15

How can I calculate the median value of a list in tensorflow? Like

node = tf.median(X)

X is the placeholder
In numpy, I can directly use np.median to get the median value. How can I use the numpy operation in tensorflow?

Salvador Dali
  • 214,103
  • 147
  • 703
  • 753
Yingchao Xiong
  • 255
  • 1
  • 3
  • 10

3 Answers3

21

For calculating median of an array with tensorflow you can use the percentile function, since the 50th percentile is the median.

import tensorflow as tf
import tensorflow_probability as tfp
import numpy as np 

np.random.seed(0)   
x = np.random.normal(3.0, .1, 100)

median = tfp.stats.percentile(x, 50.0, interpolation='midpoint')

tf.Session().run(median)

The code above is equivalent to np.percentile(x, 50, interpolation='midpoint').

EliadL
  • 6,230
  • 2
  • 26
  • 43
7

edit: This answer is outdated, use Lucas Venezian Povoa's solution instead. It is simpler and faster.

You can calculate the median inside tensorflow using:

def get_median(v):
    v = tf.reshape(v, [-1])
    mid = v.get_shape()[0]//2 + 1
    return tf.nn.top_k(v, mid).values[-1]

If X is already a vector you can skip the reshaping.

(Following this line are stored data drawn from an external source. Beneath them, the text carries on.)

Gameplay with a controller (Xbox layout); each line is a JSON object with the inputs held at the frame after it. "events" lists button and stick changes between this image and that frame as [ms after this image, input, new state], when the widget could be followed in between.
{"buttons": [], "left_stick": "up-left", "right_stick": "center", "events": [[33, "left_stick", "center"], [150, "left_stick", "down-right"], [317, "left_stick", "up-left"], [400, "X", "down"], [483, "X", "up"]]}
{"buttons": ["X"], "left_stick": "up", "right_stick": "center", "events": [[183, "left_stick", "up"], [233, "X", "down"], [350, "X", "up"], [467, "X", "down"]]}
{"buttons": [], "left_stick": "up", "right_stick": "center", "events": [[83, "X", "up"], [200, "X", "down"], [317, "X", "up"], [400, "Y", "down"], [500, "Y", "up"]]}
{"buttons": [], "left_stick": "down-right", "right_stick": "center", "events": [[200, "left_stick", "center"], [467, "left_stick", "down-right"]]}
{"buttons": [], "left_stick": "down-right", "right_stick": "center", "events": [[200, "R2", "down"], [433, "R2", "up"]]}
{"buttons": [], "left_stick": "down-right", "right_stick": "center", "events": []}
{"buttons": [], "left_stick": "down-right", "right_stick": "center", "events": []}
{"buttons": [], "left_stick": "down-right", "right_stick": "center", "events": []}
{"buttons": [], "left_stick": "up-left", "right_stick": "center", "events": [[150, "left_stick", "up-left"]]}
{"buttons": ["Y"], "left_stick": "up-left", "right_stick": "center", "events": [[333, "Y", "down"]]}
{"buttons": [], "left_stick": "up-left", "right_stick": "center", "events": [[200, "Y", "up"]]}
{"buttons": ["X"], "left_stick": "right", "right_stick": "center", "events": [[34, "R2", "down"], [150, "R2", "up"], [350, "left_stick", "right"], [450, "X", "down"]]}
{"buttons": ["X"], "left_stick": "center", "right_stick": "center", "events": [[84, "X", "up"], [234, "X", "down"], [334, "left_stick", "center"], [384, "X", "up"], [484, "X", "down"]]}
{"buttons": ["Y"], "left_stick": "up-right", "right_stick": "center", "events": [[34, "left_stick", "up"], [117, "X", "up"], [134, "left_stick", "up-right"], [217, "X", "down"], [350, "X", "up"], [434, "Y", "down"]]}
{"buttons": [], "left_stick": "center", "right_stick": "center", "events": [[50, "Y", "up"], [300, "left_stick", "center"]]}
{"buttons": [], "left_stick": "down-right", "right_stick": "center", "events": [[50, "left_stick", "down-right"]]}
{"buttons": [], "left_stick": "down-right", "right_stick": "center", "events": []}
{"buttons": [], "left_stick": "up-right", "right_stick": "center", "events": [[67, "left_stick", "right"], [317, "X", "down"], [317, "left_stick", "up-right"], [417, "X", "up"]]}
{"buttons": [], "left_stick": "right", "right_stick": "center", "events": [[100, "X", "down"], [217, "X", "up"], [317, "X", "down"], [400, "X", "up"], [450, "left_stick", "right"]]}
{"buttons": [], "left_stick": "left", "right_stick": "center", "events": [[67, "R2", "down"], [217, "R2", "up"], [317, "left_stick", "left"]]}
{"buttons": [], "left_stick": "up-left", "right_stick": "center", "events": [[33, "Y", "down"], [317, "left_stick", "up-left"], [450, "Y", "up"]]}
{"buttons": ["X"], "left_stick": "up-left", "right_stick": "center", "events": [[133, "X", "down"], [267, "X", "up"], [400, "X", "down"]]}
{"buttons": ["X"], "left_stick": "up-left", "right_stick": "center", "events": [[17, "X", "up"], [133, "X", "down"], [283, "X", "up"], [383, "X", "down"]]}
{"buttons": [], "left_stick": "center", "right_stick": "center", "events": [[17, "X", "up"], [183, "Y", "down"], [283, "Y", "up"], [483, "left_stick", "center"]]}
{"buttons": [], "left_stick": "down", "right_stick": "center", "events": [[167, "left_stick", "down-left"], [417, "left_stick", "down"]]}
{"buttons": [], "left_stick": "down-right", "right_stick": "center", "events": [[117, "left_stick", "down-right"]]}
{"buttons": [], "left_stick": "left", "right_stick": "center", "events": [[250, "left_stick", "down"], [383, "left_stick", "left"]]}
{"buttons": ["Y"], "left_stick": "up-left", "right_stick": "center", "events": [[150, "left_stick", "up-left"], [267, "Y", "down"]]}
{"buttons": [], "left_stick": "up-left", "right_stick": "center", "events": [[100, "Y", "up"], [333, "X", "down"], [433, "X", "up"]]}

If you care about the median value being the mean of the two middle elements for vectors of even size, you should use this instead:

def get_real_median(v):
    v = tf.reshape(v, [-1])
    l = v.get_shape()[0]
    mid = l//2 + 1
    val = tf.nn.top_k(v, mid).values
    if l % 2 == 1:
        return val[-1]
    else:
        return 0.5 * (val[-1] + val[-2])
BlueSun
  • 3,541
  • 1
  • 18
  • 37
  • Thanks for your help. The X I defined is a [None, 5] matrix since the size of the input data is unknown. How could I figure out this problem? – Yingchao Xiong May 07 '17 at 15:34
  • @YingchaoXiong do you want to calculate the median of the total matrix or along one of the dimensions? – BlueSun May 07 '17 at 15:47
  • Along of the dimensions. I had figured out this problem. The new problem is the size of matrix or how to define the value of m in your function. The size of placeholder is [None, 5]. In training part, I set the batch size as 10 ([10,5]), while the size will be [1,5] when I do prediction. How could I change the value of m based on the size of feed? Thank you so much!!! – Yingchao Xiong May 07 '17 at 17:18
  • @YingchaoXiong you can try using the dynamic shape: `tf.shape(v)` I am not sure if that will work in combination with top_k. Another way would be to make two networks that use the same weights (use a variable scope and set reuse=True for the 2nd network). Make the first network with a [10, 5] placeholder and the 2nd with a [1, 5] placeholder. – BlueSun May 09 '17 at 00:07
  • 1
    For `v = [1, 2, 3]` this gives `3`. Therefore you should add 1 to `m`: `m = v.get_shape()[0]//2 + 1`. But for a set with even number of values it is still wrong. For `v = [1, 2, 3, 4]`, the median should be usually the mean of the two middle elements: `2.5`. This is done correct in the second part of Lucas [answer](https://stackoverflow.com/a/47657076/7440933). – dexteritas Sep 21 '18 at 11:03
  • @dexteritas thanks for pointing it out, I fixed the code. I only applied median to very large lists, so I never cared about the mean of the two middle elements rule. – BlueSun Oct 12 '18 at 17:28
6

We can modify BlueSun's solution to be much faster on GPUs:

def get_median(v):
    v = tf.reshape(v, [-1])
    m = v.get_shape()[0]//2
    return tf.reduce_min(tf.nn.top_k(v, m, sorted=False).values)

This is as fast as (in my experience) using tf.contrib.distributions.percentile(v, 50.0), and returns one of the actual elements.

noname
  • 343
  • 4
  • 14